> Task objective:
What is needed is each line of the data below that holds the string "Sundry".

> Data to process:
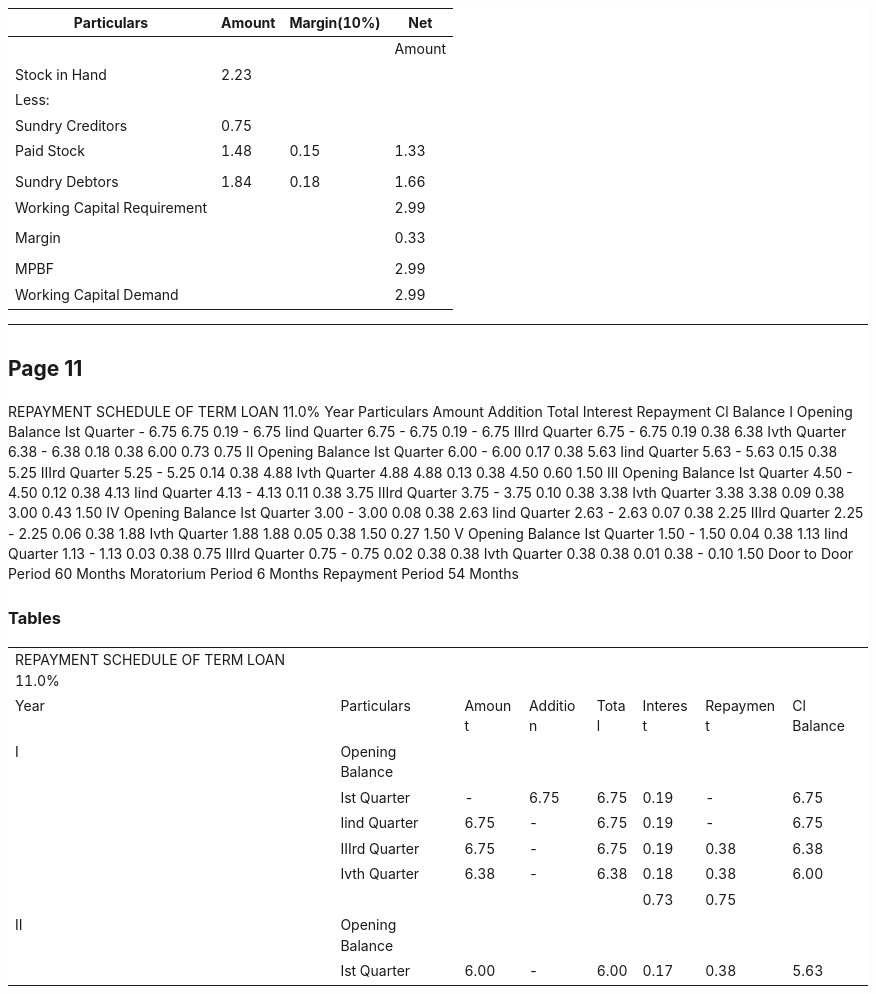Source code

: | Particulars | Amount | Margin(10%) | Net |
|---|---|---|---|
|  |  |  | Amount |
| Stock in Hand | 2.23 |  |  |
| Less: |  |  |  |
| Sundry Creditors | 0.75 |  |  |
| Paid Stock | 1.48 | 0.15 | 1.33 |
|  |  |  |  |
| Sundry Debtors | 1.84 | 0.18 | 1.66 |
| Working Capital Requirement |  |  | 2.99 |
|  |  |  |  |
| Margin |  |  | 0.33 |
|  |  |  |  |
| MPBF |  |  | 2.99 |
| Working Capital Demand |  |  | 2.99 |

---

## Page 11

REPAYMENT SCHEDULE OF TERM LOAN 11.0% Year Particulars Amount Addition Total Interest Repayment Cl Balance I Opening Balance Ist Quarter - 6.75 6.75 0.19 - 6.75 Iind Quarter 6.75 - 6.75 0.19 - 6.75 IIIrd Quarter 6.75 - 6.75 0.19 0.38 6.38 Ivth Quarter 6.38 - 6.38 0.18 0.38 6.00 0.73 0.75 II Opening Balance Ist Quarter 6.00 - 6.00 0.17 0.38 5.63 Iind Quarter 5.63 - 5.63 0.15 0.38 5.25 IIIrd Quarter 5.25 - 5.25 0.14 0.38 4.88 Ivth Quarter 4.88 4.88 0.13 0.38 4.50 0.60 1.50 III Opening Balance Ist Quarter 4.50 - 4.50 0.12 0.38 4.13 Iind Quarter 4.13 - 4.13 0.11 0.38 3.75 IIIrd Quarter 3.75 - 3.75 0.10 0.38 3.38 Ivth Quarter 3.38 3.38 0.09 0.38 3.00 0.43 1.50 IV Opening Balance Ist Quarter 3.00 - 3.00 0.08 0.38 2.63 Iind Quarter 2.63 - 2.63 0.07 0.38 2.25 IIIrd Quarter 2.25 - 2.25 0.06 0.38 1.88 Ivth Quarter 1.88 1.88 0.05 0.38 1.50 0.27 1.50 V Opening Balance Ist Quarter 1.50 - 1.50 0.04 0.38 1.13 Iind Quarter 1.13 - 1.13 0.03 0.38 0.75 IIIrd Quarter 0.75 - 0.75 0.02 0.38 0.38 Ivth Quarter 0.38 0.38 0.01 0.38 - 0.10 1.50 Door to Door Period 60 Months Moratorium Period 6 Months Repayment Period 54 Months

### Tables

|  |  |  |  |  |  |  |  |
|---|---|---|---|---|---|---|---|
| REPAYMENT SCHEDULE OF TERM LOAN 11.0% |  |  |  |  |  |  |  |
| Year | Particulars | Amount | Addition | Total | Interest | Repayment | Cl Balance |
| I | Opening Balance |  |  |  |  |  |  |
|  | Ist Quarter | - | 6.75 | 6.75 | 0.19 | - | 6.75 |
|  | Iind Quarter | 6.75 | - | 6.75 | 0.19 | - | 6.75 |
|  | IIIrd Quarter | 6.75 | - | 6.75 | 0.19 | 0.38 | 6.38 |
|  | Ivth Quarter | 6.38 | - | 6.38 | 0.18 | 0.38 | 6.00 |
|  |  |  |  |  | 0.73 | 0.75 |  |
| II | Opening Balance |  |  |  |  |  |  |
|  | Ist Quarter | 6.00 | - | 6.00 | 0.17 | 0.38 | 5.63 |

> Answer section:
| Sundry Creditors | 0.75 |  |  |
| Sundry Debtors | 1.84 | 0.18 | 1.66 |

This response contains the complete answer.